Der Druckspeicher, auch Akkumulatorkolben genannt, hält im 7-Gang-Doppelkupplungsgetriebe DQ200 (0AM, 0CW) den Hydraulikdruck. Lässt er nach, läuft die Hydraulikpumpe dauerhaft, der Druck fällt ab und das Getriebe geht in den Notlauf. Im Fehlerspeicher stehen dann typischerweise P17BF, P189C oder P0841.

Es gibt zwei Wege. Variante A ist der Standardfall: Wechsel direkt am Fahrzeug, die Mechatronik bleibt eingebaut. Variante B ist der Wechsel bei ausgebauter Mechatronik, nötig wenn der Bauraum nicht ausreicht. Beide Wege setzen Werkstatt-Erfahrung und ein Diagnosegerät voraus. Lesen Sie die Anleitung einmal komplett, bevor Sie beginnen.

Sicherheit zuerst

Systemdruck: Das Hydrauliksystem steht mit bis zu 60 bar unter Druck. Vor dem Lösen des Druckspeichers muss der Systemdruck vollständig abgebaut sein (Schritt 3). Den Druckspeicher niemals öffnen – er enthält eine vorgespannte Gasfüllung.

Sauberkeit ist Pflicht: Kleinste Partikel können Ventile der Mechatronik blockieren. Vor dem Öffnen reinigen, fusselfreie Tücher verwenden.

Batterie abklemmen, bevor der Anlasser ausgebaut oder an der Mechatronik gearbeitet wird.

Fahrzeug sicher aufbocken oder Hebebühne verwenden. Nötig sind Werkstatt-Erfahrung und ein Diagnosegerät (VCDS, OBDeleven, ODIS).

Werkzeug und Material

Werkzeug / MaterialWofür
Drehmomentschlüssel ca. 5–60 Nmalle Anzugswerte dieser Anleitung
Torx-Nuss T70 (½ Zoll)Druckspeicher lösen und anziehen
Torx-BitsSchrauben an der Speicheraufnahme
Auffangwanne, Bremsenreiniger, fusselfreie Tücherrund 1 Liter Öl läuft ab
1 Liter Zentralhydrauliköl nach VW-Norm G 004 000 M2 (z.
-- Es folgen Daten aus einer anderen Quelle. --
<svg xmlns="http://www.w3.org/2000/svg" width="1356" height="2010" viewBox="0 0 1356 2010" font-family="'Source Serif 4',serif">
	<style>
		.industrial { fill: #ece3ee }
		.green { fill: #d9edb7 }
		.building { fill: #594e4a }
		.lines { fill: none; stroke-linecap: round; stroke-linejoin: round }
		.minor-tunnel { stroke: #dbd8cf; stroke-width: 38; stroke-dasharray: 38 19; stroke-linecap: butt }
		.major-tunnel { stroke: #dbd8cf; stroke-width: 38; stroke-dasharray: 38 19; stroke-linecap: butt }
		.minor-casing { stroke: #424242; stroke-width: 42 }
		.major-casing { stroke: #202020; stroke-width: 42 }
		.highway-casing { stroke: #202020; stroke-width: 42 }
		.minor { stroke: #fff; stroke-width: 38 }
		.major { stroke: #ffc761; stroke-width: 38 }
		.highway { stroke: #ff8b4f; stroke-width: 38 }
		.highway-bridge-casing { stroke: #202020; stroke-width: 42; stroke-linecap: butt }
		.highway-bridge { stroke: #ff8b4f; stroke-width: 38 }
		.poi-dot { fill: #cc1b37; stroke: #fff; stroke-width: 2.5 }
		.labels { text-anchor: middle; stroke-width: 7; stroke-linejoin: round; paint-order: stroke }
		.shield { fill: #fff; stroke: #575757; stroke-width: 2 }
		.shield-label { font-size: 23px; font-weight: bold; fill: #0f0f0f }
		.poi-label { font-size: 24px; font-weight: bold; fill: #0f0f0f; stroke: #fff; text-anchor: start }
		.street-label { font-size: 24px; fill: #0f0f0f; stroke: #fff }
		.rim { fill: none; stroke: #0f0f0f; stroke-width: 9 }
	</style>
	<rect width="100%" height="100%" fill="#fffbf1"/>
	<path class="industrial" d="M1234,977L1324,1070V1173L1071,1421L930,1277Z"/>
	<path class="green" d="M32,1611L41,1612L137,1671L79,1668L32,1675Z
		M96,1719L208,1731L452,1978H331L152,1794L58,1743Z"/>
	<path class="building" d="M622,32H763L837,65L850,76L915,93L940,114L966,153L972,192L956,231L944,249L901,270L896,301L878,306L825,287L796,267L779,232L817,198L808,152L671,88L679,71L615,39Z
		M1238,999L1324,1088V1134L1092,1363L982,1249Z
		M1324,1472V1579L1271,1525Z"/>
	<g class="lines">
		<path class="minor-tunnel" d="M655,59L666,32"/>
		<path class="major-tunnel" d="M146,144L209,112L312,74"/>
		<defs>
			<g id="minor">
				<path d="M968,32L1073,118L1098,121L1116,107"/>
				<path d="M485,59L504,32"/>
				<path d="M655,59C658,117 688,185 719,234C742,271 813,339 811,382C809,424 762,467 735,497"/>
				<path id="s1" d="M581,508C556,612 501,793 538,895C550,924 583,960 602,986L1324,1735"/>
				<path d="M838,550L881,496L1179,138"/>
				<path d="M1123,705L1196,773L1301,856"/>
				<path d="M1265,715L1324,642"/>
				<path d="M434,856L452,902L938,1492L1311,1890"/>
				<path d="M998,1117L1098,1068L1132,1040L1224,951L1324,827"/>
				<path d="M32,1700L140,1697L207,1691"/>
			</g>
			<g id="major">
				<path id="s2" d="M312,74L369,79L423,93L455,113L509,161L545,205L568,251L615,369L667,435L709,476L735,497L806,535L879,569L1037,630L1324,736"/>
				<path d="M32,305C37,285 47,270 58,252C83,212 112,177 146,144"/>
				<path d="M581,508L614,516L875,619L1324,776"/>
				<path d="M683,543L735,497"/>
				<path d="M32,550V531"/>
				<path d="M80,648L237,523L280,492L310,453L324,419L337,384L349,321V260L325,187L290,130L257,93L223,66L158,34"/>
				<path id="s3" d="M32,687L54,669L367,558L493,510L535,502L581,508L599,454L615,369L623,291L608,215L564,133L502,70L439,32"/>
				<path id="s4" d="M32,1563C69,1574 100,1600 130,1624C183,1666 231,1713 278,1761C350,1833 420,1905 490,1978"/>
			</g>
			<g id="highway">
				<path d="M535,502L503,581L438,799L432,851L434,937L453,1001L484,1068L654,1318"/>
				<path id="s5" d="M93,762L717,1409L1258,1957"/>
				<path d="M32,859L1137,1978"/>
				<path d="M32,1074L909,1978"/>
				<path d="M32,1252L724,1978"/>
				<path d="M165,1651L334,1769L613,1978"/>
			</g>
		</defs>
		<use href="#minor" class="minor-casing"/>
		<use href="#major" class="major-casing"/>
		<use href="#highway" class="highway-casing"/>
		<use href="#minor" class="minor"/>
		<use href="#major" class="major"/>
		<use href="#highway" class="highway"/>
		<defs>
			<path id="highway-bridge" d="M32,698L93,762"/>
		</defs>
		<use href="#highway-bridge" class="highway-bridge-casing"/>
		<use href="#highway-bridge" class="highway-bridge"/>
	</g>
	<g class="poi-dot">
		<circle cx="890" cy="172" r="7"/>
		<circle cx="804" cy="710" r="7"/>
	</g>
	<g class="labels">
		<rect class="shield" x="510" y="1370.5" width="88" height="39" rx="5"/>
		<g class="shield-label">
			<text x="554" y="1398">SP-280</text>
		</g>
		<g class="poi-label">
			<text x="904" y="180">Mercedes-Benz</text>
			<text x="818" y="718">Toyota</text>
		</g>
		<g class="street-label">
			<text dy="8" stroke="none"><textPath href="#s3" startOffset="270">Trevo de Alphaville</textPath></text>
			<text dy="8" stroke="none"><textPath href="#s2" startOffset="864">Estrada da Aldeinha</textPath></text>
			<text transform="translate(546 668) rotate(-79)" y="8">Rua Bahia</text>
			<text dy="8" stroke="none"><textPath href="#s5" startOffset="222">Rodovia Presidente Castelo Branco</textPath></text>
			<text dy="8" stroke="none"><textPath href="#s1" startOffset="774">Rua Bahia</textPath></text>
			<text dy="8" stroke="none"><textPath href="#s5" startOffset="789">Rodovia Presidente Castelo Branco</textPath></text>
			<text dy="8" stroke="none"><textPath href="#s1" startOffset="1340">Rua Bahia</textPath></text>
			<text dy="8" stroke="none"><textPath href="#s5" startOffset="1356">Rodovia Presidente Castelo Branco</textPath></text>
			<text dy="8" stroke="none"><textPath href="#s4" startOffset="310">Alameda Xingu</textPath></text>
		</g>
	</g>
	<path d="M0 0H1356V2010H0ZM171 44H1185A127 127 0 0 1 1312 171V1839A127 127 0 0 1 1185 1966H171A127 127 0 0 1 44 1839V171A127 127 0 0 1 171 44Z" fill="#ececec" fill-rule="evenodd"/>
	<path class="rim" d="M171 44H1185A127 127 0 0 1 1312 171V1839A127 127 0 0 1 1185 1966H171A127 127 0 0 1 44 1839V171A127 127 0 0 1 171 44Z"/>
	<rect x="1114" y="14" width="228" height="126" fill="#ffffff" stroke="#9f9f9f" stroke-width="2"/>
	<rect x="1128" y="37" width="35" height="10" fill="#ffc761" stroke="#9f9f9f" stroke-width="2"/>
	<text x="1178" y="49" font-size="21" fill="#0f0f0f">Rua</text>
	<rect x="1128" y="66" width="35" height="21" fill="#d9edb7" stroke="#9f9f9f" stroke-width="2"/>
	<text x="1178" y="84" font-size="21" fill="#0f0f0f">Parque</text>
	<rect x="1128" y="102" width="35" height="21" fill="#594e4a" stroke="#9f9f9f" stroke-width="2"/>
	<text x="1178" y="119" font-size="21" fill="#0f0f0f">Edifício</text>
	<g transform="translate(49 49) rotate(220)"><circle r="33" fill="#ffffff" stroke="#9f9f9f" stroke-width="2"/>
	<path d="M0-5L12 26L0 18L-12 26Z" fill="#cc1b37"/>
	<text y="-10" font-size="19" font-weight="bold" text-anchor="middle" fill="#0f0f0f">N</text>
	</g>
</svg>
B. FEBI oder RAVENOL)Befüllung nach dem Einbau; Gebinde mit Einfüllrohr wählen
Neue Deckeldichtung und neue Alu-DeckelschraubenEinwegschrauben, die alten nicht wiederverwenden
Diagnosegerät (VCDS, OBDeleven, ODIS)Druck ablassen, Fehlerspeicher, Ist-Werte, Grundeinstellung
Montagewerkzeug 2025-556, Abstandshalter 2026-838Variante B und Einbau der Mechatronik

Variante A: Wechsel am Fahrzeug, die Mechatronik bleibt eingebaut

  1. Zugang schaffen: Fahrzeug anheben, Luftfilterkasten ausbauen, je nach Motor zusätzlich den Anlasser. Motorabdeckung und Unterfahrschutz entfernen.
  2. Hydrauliköl ablassen: Auffangwanne unterstellen, Ablassschraube an der Mechatronik öffnen, Öl vollständig ablaufen lassen (ca. 1 Liter).
  3. Systemdruck abbauen: Zündung ein, mit dem Wählhebel mehrmals die Fahrstufen durchschalten (P–R–N–D), bis die Gangsteller den Restdruck verbraucht haben. Alternativ über das Diagnosegerät ablassen. Dann Wählhebel auf P, Zündung aus, Batterie abklemmen.
  4. Öl-Deckel öffnen (siehe Bild 2): Nur die markierten Aluschrauben lösen, Deckel abnehmen, Restöl auffangen, Dichtfläche reinigen.
  5. Alten Druckspeicher ausbauen: Mit der Torx-T70-Nuss langsam lösen, bis der Dichtring sichtbar wird – dann rund 60 Sekunden warten, weil noch Restdruck ansteht. Erst danach vollständig herausschrauben.
  6. Adapterhülse montieren (siehe Bild 1): Die drei vorhandenen Torx-Schrauben an der Speicheraufnahme lösen. Reparaturhülse aufsetzen und mit denselben Schrauben mit 10–12 Nm festziehen. Die Hülse überbrückt das gerissene Gewinde im Gehäuse.
  7. Neuen Druckspeicher einbauen (siehe Bild 1): Dichtring leicht mit Hydrauliköl benetzen, in den Adapter einschrauben und mit 55–60 Nm anziehen.
  8. Deckel montieren: Neue Dichtung auflegen, neue Aluschrauben verwenden und über Kreuz mit 8 Nm anziehen. Ablassschraube eindrehen.
  9. Öl befüllen: Einfüllschraube öffnen, sie sitzt hinter dem Anlasser, und 1,0 Liter frisches Zentralhydrauliköl einfüllen. Danach verschließen.
  10. Zusammenbau: Anlasser und Luftfilterkasten einbauen, Batterie anklemmen. Weiter mit der Funktionsprüfung.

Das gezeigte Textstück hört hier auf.